Choroidal Morphology
The horizontal macular CT profile has already been described in healthy people. The choroid is normally thickest in the subfoveal region, decreasing slowly and progressively toward the temporal aspect and more steeply toward the optic nerve, with a bowl-shaped contour. Adhi et al . described significant alterations in choroidal morphological features in most of eyes with diabetic retinopathy (DR). They found an irregular temporal choroidoscleral interface inflection point in 8 of 9 eyes with nonproliferative DR (89%), 9 of 10 eyes with proliferative DR (90%), and in 13 of 14 eyes with diabetic macular edema (93%) compared with 0 of 24 in controls. The presence of an irregular temporal choroidoscleral interface inflection contour with focal thinning of the choroid has been detected in DR and AMD. Dolz-Marco et al . reported a bilateral case of focal inferotemporal scleral bulge with a concave choroidal thinning surrounded by normal choroidal tissue. The authors hypothesized that this finding could be related to the inferior oblique muscle leading to inward compression of the choroid, not being able to study the scleral wall, as it was not entirely visible.
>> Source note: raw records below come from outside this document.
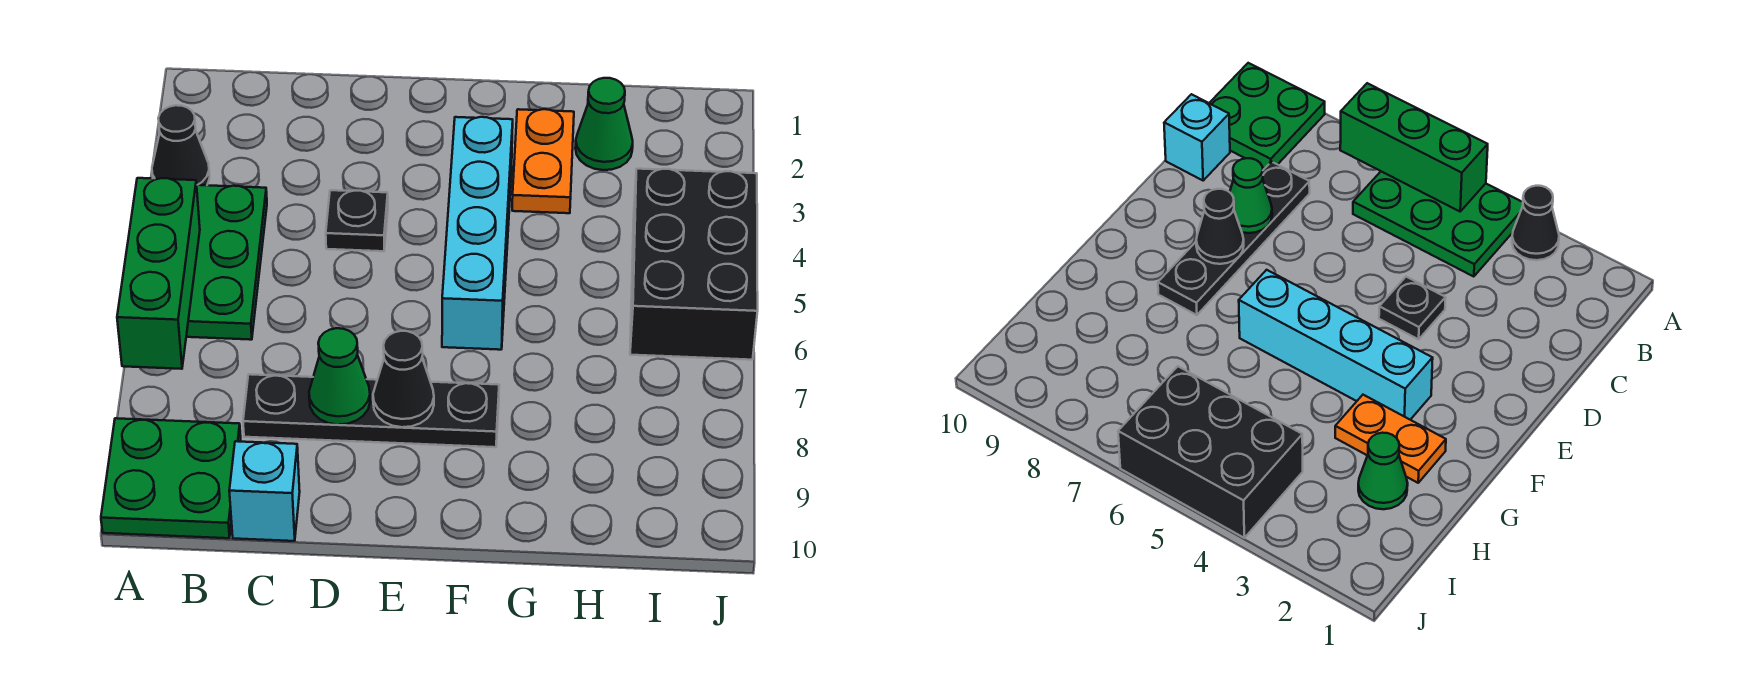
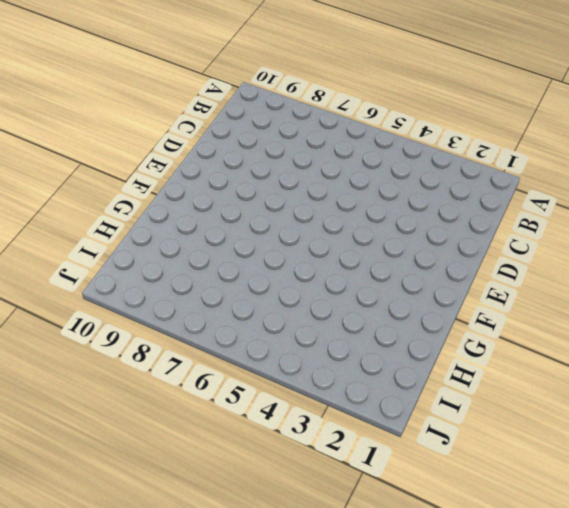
none -> black 1x1 cone [152,105,210,185]
none -> green 2x3 plate [186,185,267,340]
none -> green 2x2 plate [101,418,241,538]

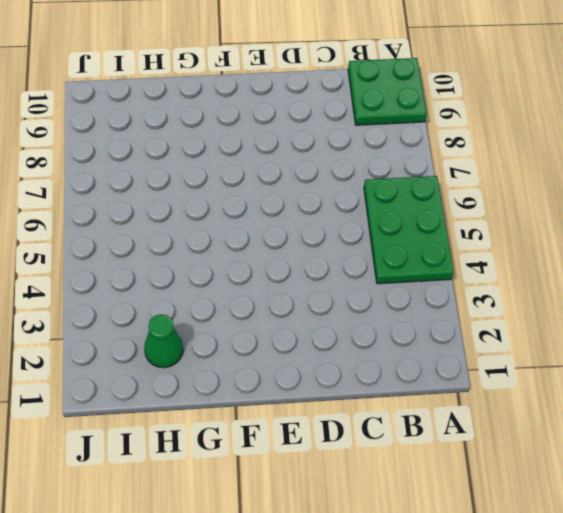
none -> black 1x1 cone [152,105,210,185]
none -> black 1x4 plate [243,374,499,447]
none -> cyan 1x1 brick [229,441,300,541]

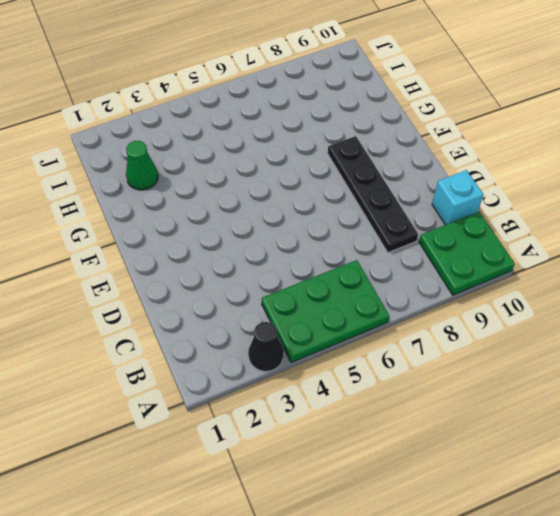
none -> black 1x1 plate [326,190,388,251]
none -> cyan 1x4 brick [442,117,513,350]
none -> orange 1x2 plate [512,109,574,213]

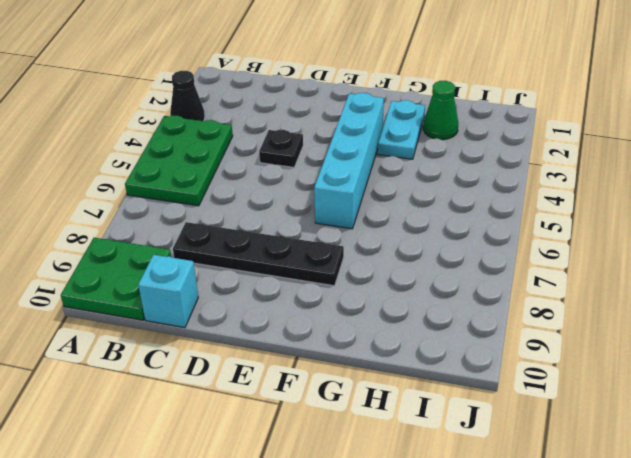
cyan 1x2 plate [378,100,425,159] -> orange 1x2 plate [512,109,574,213]
none -> black 2x3 brick [630,169,758,360]
none -> green 1x3 brick [117,178,200,369]
none -> green 1x1 cone [309,328,370,425]

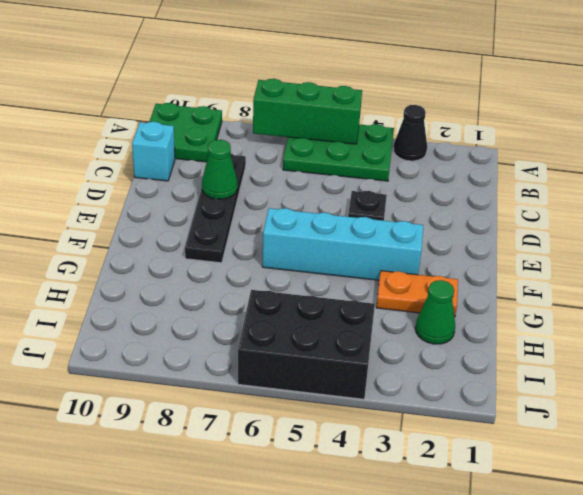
none -> black 1x1 cone [373,331,434,427]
Our group performed a study on 276 eyes from 154 patients. A concave or bowl-shaped contour of the horizontal choroidoscleral interface was found in 87.2% of the eyes analyzed and a temporal choroidoscleral interface inflection was identified in 12.8% of the eyes ( Fig. 4.4 ). Mean age of the patients with temporal choroidoscleral interface inflection was 16±19 years versus 36±25 years in the group with bowl-shaped contour ( p =0.001; student’s t test for unpaired data).